### [WHAT IS NEEDED]
Format the lines of the listing below, from the line with "Advertisement" to the line with "Mon 23rd Oct 2017 at 8:34am", as a JSON list of strings with one string per line and no blank lines. Leave the pictures out of the answer.

:: RECORDS SHOWN ::

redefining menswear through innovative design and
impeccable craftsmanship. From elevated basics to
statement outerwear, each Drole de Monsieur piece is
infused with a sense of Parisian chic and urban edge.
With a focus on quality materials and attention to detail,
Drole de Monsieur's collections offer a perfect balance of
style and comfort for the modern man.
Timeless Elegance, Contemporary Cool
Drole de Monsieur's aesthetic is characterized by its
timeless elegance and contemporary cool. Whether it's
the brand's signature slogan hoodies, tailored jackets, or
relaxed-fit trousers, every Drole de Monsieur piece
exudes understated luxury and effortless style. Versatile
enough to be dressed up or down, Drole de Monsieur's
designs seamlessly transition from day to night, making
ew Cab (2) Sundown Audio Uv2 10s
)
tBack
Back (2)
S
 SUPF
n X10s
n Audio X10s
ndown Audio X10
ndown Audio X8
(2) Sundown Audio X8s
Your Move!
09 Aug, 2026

:::
:: RECORDS SHOWN ::

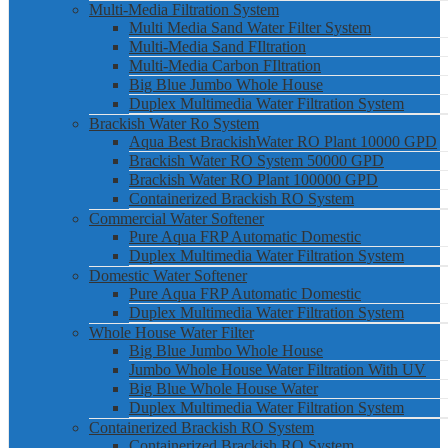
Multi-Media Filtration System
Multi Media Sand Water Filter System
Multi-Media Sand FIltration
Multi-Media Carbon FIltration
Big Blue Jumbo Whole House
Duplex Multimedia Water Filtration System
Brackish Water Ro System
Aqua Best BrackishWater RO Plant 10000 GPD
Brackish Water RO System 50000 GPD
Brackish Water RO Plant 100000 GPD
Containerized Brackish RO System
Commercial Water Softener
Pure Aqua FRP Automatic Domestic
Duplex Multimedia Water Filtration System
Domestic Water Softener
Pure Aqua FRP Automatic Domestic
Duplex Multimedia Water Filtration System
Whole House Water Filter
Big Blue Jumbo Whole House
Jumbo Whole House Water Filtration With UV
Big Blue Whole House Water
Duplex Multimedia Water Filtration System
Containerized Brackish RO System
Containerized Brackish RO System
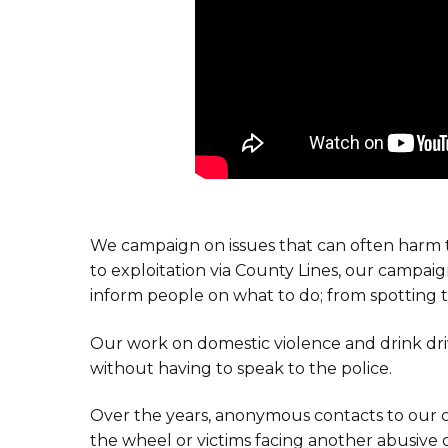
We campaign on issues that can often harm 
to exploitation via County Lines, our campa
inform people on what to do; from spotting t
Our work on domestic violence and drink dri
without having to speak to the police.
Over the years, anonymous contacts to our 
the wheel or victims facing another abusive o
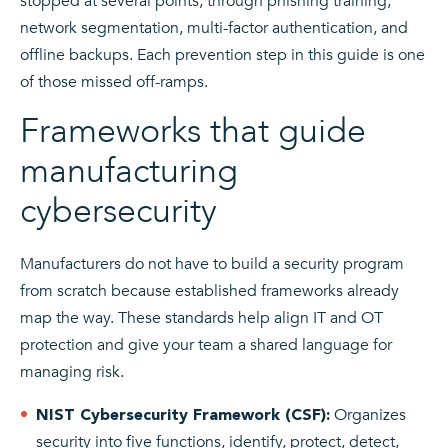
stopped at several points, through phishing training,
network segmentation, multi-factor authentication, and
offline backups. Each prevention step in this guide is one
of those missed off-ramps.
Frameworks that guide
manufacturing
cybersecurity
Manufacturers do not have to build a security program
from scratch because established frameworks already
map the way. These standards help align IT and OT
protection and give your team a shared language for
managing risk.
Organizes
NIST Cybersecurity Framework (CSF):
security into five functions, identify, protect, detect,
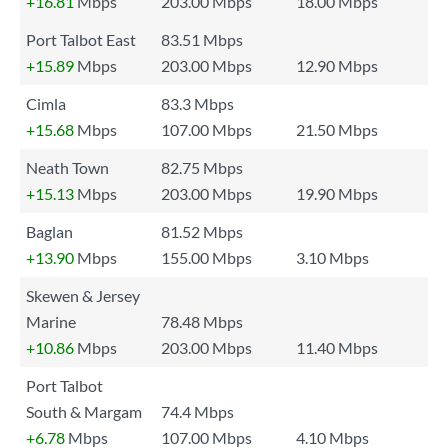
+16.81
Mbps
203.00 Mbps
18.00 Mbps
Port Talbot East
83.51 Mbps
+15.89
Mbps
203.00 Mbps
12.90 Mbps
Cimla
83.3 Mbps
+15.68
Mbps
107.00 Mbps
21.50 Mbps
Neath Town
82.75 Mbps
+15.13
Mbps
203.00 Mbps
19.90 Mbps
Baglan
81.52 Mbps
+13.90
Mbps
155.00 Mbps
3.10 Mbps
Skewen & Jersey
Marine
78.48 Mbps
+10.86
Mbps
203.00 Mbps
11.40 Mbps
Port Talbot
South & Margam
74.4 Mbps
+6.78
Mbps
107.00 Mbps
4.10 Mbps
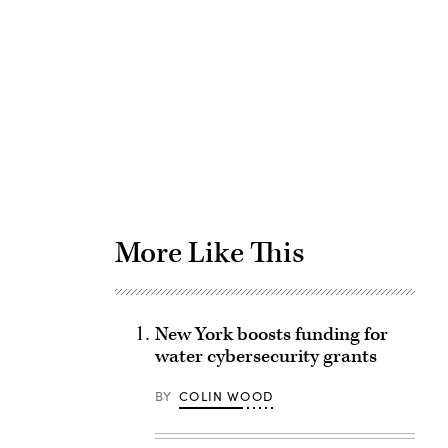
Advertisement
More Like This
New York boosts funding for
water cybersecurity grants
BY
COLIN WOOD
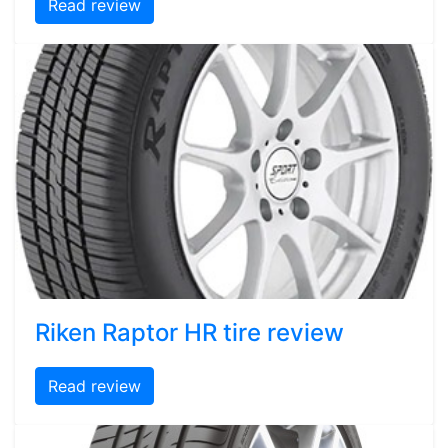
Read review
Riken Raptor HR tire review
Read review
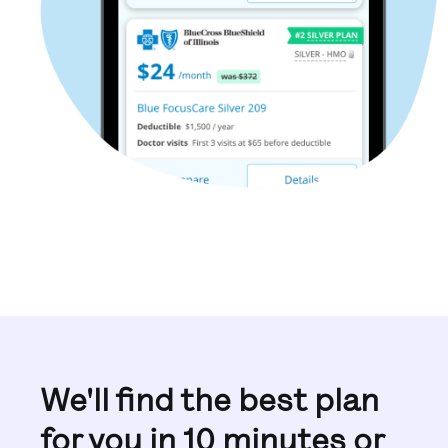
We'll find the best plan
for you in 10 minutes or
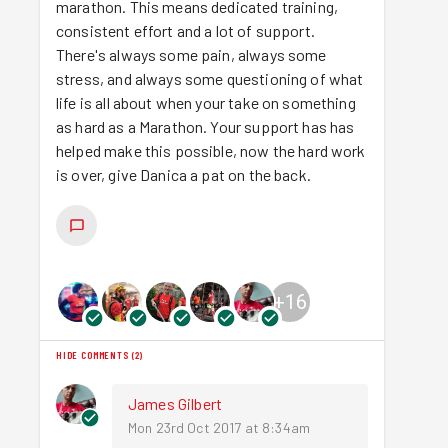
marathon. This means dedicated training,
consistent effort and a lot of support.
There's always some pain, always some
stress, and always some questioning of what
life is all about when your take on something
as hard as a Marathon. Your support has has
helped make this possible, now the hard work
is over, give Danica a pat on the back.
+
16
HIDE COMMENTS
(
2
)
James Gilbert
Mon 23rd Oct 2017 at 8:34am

:::
:: RECORDS SHOWN ::

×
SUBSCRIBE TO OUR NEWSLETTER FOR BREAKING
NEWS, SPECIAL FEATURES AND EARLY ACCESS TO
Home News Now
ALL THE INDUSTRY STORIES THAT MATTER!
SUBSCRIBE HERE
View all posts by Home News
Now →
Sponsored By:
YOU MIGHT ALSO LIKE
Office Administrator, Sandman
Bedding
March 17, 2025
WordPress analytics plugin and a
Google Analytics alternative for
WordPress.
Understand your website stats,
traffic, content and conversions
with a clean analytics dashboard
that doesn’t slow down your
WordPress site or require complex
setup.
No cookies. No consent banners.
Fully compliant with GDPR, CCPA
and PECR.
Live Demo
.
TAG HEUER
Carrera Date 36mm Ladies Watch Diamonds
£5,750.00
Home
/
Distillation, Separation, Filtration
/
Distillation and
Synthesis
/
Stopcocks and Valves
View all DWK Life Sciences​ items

:::

### [WRITTEN RESPONSE]
[
  "Advertisement",
  "More Like This",
  "New York boosts funding for",
  "water cybersecurity grants",
  "BY",
  "COLIN WOOD",
  "Read review",
  "Riken Raptor HR tire review",
  "Read review",
  "We'll find the best plan",
  "for you in 10 minutes or",
  "marathon. This means dedicated training,",
  "consistent effort and a lot of support.",
  "There's always some pain, always some",
  "stress, and always some questioning of what",
  "life is all about when your take on something",
  "as hard as a Marathon. Your support has has",
  "helped make this possible, now the hard work",
  "is over, give Danica a pat on the back.",
  "+",
  "16",
  "HIDE COMMENTS",
  "(",
  "2",
  ")",
  "James Gilbert",
  "Mon 23rd Oct 2017 at 8:34am"
]